Under pressure: Run coordinators keep their cool
Cons Gattuso, AD run coordinator, works with Mary Convery, deputy run coordinator, in the Main Control Room.
After an interrupted power outage in February, dozens of people crowded into a standing-room only planning meeting. They all wanted access to areas of the collider to do maintenance and repairs.

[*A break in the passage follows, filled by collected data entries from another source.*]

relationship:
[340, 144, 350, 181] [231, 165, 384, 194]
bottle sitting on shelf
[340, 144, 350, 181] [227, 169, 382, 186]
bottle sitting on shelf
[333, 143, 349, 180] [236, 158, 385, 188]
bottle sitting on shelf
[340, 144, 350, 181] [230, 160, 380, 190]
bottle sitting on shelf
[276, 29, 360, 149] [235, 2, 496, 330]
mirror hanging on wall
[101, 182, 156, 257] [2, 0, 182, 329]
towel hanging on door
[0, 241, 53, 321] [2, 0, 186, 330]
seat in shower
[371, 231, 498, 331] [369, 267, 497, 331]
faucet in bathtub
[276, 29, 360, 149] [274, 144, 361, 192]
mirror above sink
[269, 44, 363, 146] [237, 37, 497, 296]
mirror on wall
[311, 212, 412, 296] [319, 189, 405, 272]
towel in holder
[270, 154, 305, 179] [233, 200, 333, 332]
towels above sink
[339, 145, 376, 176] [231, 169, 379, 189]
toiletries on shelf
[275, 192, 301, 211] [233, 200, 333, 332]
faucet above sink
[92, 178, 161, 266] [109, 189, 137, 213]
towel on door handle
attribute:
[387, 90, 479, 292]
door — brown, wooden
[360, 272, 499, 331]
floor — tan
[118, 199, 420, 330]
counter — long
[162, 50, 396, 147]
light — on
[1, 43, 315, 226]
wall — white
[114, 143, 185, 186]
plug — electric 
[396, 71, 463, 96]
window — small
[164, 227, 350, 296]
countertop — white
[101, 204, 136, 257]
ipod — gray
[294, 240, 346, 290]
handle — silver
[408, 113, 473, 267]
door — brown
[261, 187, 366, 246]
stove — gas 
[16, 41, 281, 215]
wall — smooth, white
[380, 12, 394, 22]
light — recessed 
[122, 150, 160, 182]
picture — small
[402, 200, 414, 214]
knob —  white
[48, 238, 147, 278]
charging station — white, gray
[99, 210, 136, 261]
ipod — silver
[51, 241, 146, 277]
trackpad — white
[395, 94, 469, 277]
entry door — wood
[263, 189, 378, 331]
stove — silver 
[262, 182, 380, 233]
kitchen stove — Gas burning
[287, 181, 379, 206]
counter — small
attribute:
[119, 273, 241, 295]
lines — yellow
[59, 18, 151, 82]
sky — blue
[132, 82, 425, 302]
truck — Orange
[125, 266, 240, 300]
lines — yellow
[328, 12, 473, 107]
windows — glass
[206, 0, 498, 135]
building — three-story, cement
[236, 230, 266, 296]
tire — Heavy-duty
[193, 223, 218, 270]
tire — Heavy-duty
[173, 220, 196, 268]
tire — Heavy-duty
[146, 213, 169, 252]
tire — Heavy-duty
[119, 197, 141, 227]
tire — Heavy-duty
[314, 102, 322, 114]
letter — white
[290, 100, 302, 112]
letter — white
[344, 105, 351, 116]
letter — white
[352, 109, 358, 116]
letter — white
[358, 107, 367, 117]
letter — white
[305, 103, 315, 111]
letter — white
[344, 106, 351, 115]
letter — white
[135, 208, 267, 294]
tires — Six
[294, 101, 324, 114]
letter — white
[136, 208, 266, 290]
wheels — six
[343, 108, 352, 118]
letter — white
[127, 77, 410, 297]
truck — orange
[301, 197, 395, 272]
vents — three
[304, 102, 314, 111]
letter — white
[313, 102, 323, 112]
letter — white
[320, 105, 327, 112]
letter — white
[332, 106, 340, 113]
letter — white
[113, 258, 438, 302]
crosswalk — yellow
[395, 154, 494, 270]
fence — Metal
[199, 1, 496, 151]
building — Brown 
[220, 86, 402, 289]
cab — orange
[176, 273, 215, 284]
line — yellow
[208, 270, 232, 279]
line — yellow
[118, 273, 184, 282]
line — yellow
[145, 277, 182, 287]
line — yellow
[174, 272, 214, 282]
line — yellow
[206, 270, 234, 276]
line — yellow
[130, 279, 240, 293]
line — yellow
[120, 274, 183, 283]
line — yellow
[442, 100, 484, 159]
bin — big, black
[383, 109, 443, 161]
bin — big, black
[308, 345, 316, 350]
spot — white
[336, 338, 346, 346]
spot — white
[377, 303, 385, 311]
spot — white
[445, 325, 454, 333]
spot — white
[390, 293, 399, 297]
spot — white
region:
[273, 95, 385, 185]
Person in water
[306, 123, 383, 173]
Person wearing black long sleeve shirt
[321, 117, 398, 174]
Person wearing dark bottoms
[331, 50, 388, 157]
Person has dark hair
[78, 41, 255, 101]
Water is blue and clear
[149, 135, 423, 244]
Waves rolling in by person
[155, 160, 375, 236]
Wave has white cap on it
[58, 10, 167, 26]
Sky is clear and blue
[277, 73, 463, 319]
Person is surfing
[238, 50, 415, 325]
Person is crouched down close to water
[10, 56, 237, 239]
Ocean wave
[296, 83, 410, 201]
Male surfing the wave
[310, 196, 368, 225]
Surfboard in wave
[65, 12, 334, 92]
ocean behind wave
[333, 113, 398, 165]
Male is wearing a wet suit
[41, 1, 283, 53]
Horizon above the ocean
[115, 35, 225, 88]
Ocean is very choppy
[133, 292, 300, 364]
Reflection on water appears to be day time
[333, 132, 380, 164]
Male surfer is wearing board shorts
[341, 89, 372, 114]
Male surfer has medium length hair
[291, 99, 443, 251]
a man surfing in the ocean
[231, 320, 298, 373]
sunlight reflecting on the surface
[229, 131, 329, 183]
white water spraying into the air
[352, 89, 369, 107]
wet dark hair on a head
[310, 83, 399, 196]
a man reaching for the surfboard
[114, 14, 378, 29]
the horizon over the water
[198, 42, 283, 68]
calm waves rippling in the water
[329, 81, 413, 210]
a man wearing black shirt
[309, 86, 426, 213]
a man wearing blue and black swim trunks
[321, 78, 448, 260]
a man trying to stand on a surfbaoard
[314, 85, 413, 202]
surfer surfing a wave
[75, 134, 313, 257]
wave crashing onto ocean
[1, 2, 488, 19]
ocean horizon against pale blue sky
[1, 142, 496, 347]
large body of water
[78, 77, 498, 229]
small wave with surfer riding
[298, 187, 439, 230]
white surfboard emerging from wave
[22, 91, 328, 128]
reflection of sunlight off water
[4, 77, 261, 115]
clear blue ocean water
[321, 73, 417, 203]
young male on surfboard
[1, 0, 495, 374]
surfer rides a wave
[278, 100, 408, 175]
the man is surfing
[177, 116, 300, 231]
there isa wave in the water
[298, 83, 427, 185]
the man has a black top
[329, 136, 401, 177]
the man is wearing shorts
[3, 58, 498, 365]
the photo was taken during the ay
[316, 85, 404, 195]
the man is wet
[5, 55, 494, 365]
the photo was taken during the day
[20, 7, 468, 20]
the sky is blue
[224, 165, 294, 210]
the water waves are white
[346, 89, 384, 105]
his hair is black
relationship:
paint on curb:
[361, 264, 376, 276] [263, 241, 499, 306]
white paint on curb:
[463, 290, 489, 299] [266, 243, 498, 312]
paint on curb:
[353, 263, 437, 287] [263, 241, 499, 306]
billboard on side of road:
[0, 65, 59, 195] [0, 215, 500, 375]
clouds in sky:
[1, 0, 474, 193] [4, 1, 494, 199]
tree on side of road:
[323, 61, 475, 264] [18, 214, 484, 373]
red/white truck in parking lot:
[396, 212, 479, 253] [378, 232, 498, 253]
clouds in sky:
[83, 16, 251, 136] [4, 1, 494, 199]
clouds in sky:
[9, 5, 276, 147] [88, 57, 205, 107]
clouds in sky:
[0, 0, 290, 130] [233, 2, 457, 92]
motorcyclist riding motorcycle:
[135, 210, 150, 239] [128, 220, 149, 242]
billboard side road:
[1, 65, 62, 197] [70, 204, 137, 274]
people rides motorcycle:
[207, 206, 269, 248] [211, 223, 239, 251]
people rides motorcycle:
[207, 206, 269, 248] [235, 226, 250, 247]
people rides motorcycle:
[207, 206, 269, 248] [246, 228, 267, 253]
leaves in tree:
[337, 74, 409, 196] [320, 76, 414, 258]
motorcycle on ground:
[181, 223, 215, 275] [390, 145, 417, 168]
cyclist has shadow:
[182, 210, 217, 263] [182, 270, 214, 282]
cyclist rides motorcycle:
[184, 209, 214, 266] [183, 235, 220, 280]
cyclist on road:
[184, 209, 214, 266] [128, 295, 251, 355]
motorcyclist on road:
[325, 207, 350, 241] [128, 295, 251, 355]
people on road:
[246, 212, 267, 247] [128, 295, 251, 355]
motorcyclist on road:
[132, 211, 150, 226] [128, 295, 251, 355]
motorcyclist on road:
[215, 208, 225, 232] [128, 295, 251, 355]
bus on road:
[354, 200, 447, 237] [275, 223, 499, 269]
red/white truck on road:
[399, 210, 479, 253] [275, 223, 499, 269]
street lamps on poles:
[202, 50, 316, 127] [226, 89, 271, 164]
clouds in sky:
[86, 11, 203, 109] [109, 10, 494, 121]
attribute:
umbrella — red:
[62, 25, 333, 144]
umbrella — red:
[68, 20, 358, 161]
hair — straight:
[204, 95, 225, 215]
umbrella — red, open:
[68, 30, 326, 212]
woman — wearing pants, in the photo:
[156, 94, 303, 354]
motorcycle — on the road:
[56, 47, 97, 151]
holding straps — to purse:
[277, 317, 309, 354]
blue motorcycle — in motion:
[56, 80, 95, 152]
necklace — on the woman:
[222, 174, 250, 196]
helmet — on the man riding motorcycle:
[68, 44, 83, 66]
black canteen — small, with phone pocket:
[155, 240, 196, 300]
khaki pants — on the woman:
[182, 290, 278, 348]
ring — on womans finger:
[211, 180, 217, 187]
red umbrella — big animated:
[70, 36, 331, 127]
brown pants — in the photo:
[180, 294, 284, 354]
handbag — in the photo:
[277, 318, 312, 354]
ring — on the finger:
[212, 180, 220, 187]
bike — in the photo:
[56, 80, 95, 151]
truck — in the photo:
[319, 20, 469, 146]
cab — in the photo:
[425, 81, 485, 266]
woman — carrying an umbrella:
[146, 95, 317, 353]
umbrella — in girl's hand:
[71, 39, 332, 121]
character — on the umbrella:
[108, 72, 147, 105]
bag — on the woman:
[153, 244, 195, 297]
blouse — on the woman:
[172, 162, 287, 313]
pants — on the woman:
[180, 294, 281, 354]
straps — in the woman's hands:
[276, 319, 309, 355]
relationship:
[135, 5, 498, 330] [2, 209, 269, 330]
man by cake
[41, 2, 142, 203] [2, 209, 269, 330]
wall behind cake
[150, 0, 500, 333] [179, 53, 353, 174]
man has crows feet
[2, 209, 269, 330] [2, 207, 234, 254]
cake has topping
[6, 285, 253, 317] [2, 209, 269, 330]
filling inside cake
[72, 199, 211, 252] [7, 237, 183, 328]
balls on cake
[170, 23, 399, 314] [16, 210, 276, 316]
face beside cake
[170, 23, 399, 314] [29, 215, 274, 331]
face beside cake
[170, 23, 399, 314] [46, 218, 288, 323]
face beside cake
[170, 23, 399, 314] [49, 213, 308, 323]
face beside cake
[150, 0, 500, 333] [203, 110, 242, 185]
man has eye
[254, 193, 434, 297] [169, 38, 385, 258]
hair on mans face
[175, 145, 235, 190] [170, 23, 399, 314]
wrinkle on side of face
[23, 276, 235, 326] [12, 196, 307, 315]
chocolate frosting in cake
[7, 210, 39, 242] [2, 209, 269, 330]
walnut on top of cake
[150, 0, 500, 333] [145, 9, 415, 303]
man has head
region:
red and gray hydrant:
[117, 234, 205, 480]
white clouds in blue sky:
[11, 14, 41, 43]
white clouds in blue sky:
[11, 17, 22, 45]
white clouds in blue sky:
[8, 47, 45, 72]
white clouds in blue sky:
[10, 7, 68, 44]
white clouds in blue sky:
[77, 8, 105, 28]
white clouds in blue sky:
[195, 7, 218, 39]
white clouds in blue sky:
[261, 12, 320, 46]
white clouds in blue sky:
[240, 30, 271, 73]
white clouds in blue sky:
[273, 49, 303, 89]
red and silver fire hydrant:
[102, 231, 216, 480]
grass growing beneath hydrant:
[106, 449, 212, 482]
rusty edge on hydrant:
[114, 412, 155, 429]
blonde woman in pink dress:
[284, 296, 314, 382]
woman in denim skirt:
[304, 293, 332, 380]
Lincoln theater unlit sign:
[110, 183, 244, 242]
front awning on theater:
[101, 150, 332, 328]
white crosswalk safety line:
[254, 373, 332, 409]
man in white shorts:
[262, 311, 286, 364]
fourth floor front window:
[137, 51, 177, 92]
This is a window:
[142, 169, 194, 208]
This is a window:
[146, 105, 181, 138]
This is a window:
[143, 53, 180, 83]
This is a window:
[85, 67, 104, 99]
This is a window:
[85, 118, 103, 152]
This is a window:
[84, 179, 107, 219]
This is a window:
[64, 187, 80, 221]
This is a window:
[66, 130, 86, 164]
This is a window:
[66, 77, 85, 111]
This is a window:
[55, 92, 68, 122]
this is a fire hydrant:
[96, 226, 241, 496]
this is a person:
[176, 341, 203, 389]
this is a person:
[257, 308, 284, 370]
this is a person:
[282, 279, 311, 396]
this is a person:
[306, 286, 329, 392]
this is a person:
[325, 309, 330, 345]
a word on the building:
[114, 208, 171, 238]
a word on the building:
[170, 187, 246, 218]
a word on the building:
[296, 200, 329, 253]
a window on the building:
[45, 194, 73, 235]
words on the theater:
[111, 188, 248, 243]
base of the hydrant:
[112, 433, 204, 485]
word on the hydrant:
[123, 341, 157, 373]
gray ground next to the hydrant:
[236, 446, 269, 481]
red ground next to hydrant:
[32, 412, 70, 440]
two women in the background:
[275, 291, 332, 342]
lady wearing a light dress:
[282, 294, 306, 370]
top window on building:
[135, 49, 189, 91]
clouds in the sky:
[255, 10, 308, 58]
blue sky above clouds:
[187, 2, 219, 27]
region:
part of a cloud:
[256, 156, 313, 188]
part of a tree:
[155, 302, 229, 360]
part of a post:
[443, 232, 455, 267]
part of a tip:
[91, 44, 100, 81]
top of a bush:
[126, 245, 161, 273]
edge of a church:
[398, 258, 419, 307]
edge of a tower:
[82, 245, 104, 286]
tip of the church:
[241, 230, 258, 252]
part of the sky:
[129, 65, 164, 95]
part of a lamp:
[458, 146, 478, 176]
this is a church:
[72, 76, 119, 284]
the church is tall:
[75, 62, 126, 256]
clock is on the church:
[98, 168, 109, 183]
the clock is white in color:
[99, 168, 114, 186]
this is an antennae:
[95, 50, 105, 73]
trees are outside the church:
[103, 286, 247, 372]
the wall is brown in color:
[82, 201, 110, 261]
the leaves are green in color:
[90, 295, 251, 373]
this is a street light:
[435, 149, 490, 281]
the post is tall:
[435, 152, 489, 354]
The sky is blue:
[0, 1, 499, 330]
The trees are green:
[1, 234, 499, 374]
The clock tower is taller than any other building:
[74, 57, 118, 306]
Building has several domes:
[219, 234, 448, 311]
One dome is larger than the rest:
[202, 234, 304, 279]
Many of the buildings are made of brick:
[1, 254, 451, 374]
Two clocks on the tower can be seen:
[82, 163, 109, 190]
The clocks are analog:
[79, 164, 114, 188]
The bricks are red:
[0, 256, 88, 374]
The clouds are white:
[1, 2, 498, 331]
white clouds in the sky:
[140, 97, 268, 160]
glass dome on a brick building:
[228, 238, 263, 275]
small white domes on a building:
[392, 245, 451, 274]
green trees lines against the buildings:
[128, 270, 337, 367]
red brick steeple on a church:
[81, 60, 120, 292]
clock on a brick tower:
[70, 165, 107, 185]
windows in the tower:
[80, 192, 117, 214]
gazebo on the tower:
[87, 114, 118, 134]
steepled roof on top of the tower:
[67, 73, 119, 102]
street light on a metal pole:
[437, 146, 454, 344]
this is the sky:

Cons Gattuso and Mary Convery had to schedule access around the Neutron Therapy Facility cancer treatment schedule while minimizing the amount of beam down time and late hours worked.
“Everyone is looking after their own systems,” Gattuso says. “They have their machines in mind, while we keep an eye on the entire accelerator complex.”
As the Accelerator Division's current run coordinator and deputy run coordinator, Gattuso and Convery balance running the complex's day-to-day operations, regular maintenance and immediate repairs. They also have to mesh the various personalities and interests of hundreds of people working in the AD and detector groups.
“It takes a special personality to make those decisions, to diffuse situations and to make it all work,” says Roger Dixon, AD head.
The pair foster a work atmosphere that strives for continual improvement mixed with a little fun.
Since they began in their respective positions four months ago, the Tevatron has reached record luminosities, including an integrated weekly luminosity of 74 inverse picobarns in December.
As an incentive to operators to boost luminosity, Gattuso promised operators that if the complex achieves 1,700 recorded inverse picobarns by May 3, he will show up to his regularly scheduled Friday morning meeting on May 8 wearing a pink tutu. The goal doubles the number of inverse picobarns recorded at the same time last year. Since the fiscal year began in October, the complex has recorded 1,200 inverse picobarns.
Gattuso says it is all in the name of continually improving collider operations.
“One of my top priorities is to make the job fun,” he adds.